阅读材料>

查了一下，breakout_videogen.v 实现标准 VGA 640x480@60Hz 时序，即以下规范：

水平时序：
- 可见区域：640 像素
- 前肩（Front Porch）：16 像素
- 同步脉冲：96 像素
- 后肩（Back Porch）：48 像素
- 总计：800 像素
垂直时序：
- 可见区域：480 行
- 前肩：10 行
- 同步脉冲：2 行
- 后肩：33 行
- 总计：525 行

因为老 CRT 显示器是用电子束从左到右、从上到下逐行扫描的，扫描完一行需要时间回到下一行开始需要返回时间，所以需要同步脉冲来调整时序。好吧这个不重要。

任务要求>
根据阅读材料回答：
1. 水平时序里，同步脉冲占多少像素？
2. 垂直时序一共多少行？
3. 老 CRT 显示器的电子束是按什么方向扫描的？
后面的数据行跟这里无关，用不上。

可用数据>
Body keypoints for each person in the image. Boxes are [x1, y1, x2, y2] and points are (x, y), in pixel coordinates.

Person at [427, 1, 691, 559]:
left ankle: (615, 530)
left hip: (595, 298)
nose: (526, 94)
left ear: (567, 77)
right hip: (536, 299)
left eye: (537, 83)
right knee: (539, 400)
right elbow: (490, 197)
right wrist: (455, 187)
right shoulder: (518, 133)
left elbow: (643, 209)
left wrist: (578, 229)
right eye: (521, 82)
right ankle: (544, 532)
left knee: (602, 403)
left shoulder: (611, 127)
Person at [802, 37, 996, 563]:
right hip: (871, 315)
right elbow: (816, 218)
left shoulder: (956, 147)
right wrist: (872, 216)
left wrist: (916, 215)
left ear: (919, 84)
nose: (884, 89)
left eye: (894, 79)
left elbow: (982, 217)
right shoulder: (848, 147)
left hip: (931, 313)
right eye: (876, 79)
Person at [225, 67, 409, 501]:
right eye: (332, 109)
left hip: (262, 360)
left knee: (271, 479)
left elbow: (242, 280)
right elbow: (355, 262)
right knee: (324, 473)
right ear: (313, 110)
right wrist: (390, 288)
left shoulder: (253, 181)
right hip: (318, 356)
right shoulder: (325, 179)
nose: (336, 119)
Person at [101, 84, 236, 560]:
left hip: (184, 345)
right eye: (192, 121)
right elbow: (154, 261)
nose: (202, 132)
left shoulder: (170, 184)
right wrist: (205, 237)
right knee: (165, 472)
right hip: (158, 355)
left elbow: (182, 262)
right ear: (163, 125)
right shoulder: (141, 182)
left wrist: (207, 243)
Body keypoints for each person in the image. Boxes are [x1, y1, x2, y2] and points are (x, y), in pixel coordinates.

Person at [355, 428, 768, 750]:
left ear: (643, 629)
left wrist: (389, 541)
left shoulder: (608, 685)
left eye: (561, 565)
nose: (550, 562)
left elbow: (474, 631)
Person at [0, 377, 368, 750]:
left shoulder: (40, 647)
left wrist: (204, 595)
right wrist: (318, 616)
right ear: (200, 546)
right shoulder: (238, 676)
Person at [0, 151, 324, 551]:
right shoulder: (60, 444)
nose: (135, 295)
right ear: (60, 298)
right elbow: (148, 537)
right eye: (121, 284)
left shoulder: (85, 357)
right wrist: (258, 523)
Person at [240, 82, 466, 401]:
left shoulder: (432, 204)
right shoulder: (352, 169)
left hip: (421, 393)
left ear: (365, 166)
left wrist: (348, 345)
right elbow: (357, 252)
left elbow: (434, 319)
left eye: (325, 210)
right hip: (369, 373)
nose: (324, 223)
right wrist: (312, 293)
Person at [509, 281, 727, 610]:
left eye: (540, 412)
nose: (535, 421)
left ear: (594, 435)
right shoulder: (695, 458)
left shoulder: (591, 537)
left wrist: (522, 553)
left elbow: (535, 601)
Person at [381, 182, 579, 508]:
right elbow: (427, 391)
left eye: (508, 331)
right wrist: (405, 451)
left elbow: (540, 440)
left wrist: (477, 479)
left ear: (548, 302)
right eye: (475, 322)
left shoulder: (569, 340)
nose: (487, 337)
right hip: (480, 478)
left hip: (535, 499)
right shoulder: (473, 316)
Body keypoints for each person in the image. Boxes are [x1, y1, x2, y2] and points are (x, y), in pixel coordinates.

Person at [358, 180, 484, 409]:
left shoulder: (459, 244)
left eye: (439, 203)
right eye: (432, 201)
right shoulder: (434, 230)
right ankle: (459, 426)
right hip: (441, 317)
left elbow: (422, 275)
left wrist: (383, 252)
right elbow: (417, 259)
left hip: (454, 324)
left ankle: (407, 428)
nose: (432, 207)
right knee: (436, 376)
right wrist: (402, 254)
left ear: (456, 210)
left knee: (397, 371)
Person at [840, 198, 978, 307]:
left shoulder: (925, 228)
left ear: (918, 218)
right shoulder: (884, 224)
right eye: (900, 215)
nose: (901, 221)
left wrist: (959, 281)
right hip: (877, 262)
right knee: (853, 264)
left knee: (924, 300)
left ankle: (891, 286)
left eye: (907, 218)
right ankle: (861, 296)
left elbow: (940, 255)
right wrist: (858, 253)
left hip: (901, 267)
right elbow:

作答结果>
1. 96 像素。
2. 525 行。
3. 从左到右、从上到下逐行扫描。